▶ **STORED DATA**:
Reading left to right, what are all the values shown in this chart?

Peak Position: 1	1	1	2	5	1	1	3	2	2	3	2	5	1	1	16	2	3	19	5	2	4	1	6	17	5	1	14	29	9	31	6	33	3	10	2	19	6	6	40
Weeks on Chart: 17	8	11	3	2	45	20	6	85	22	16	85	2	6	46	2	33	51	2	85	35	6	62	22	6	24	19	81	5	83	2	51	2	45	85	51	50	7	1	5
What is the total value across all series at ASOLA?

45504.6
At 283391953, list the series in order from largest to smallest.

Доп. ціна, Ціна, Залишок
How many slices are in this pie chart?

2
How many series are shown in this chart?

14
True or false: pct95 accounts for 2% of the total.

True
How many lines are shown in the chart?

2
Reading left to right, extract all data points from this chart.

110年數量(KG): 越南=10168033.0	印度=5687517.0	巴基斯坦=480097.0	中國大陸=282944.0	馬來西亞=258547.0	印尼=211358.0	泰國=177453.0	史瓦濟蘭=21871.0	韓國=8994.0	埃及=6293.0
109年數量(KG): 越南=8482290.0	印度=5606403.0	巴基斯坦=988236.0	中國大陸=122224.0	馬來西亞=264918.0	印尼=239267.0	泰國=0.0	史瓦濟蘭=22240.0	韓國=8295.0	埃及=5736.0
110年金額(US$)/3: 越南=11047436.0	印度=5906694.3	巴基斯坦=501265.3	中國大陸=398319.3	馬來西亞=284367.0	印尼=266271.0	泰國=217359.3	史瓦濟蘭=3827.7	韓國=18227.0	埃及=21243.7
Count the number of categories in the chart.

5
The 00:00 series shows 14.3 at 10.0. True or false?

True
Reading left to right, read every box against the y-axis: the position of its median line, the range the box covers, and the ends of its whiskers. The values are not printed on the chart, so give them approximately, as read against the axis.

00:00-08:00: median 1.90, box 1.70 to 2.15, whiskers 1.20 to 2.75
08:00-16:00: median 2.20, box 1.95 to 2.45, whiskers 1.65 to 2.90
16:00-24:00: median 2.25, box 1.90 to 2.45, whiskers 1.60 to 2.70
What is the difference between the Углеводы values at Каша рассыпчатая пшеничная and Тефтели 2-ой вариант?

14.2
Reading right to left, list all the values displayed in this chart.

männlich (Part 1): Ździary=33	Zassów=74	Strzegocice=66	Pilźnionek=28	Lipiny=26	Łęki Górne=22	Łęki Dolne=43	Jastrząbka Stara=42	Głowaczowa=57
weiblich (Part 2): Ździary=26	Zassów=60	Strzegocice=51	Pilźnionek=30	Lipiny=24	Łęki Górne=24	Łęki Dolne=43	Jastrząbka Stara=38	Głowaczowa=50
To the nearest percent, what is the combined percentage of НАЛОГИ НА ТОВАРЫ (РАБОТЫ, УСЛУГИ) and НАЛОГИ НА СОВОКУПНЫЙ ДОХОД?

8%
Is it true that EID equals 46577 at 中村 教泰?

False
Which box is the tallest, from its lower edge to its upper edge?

▶ **EXERCISE BRIEF**: Write out again, unchanged, the stretch of the records from their first line through the line that contains "Reading left to right, read".

▶ **ANSWER SPACE**:
Reading left to right, what are all the values shown in this chart?

Peak Position: 1	1	1	2	5	1	1	3	2	2	3	2	5	1	1	16	2	3	19	5	2	4	1	6	17	5	1	14	29	9	31	6	33	3	10	2	19	6	6	40
Weeks on Chart: 17	8	11	3	2	45	20	6	85	22	16	85	2	6	46	2	33	51	2	85	35	6	62	22	6	24	19	81	5	83	2	51	2	45	85	51	50	7	1	5
What is the total value across all series at ASOLA?

45504.6
At 283391953, list the series in order from largest to smallest.

Доп. ціна, Ціна, Залишок
How many slices are in this pie chart?

2
How many series are shown in this chart?

14
True or false: pct95 accounts for 2% of the total.

True
How many lines are shown in the chart?

2
Reading left to right, extract all data points from this chart.

110年數量(KG): 越南=10168033.0	印度=5687517.0	巴基斯坦=480097.0	中國大陸=282944.0	馬來西亞=258547.0	印尼=211358.0	泰國=177453.0	史瓦濟蘭=21871.0	韓國=8994.0	埃及=6293.0
109年數量(KG): 越南=8482290.0	印度=5606403.0	巴基斯坦=988236.0	中國大陸=122224.0	馬來西亞=264918.0	印尼=239267.0	泰國=0.0	史瓦濟蘭=22240.0	韓國=8295.0	埃及=5736.0
110年金額(US$)/3: 越南=11047436.0	印度=5906694.3	巴基斯坦=501265.3	中國大陸=398319.3	馬來西亞=284367.0	印尼=266271.0	泰國=217359.3	史瓦濟蘭=3827.7	韓國=18227.0	埃及=21243.7
Count the number of categories in the chart.

5
The 00:00 series shows 14.3 at 10.0. True or false?

True
Reading left to right, read every box against the y-axis: the position of its median line, the range the box covers, and the ends of its whiskers. The values are not printed on the chart, so give them approximately, as read against the axis.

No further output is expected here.